- _Work to complete_
Format the data as a JSON list of strings, one string per line, starting at the line that contains "What is the majority slice?" and ending at the last line of the data, both included. Leave out blank lines and the pictures.
☆ ☆ ☆ ☆ ☆ ☆ ☆
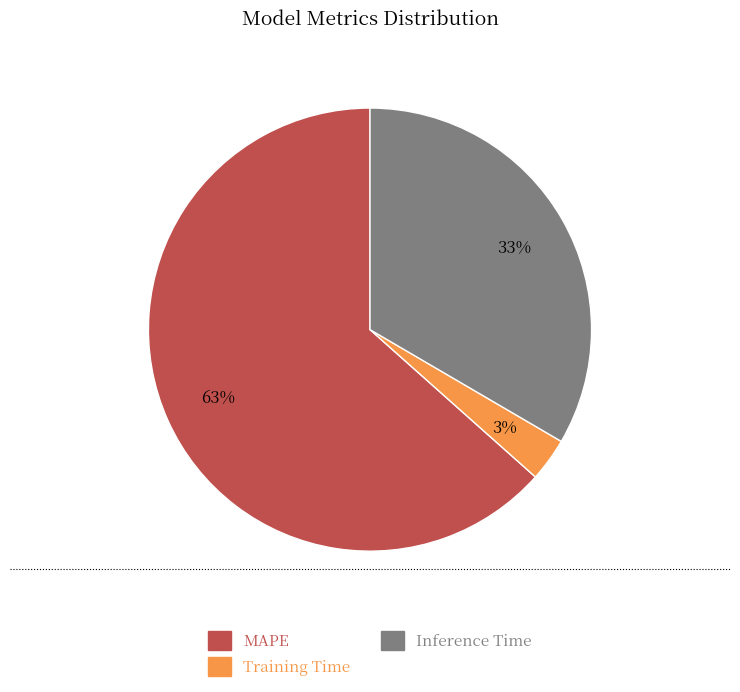

Combined, do Training Time and MAPE account for over 50%?

Yes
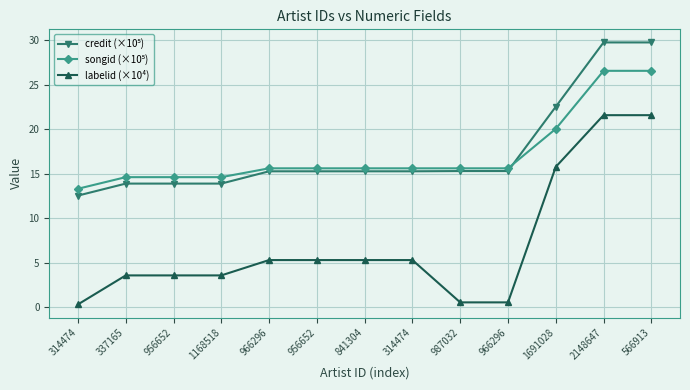

What is the difference between the labelid (×10⁴) values at 956652 and 987032?

3.0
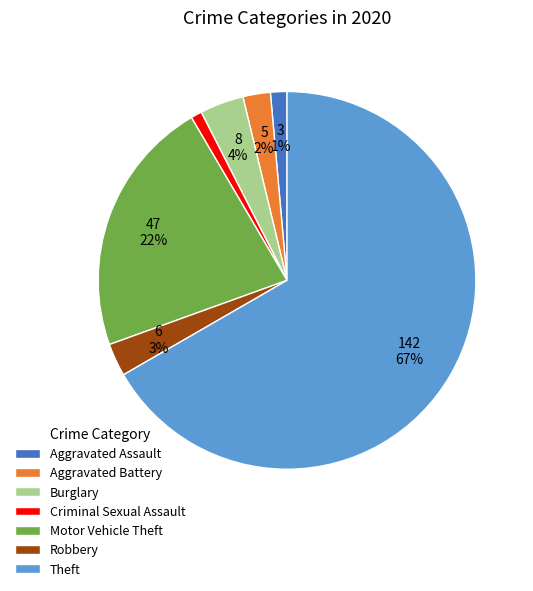

What is the majority slice?

Theft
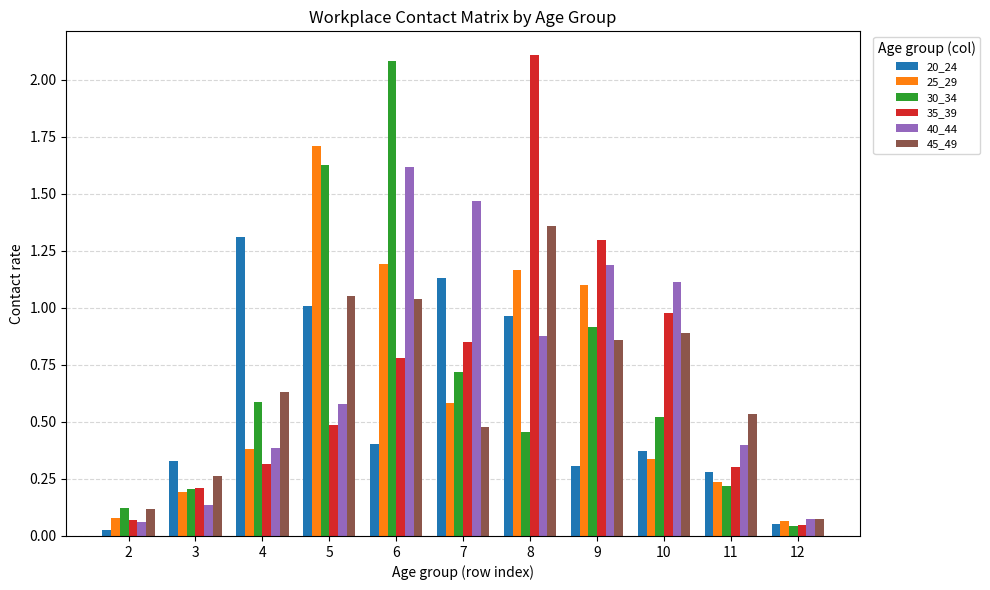

Is the value of 40_44 at 5 greater than the value of 30_34 at 3?

Yes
☆ ☆ ☆ ☆ ☆ ☆ ☆
- _Answer section_
[
  "What is the majority slice?",
  "Theft",
  "Is the value of 40_44 at 5 greater than the value of 30_34 at 3?",
  "Yes"
]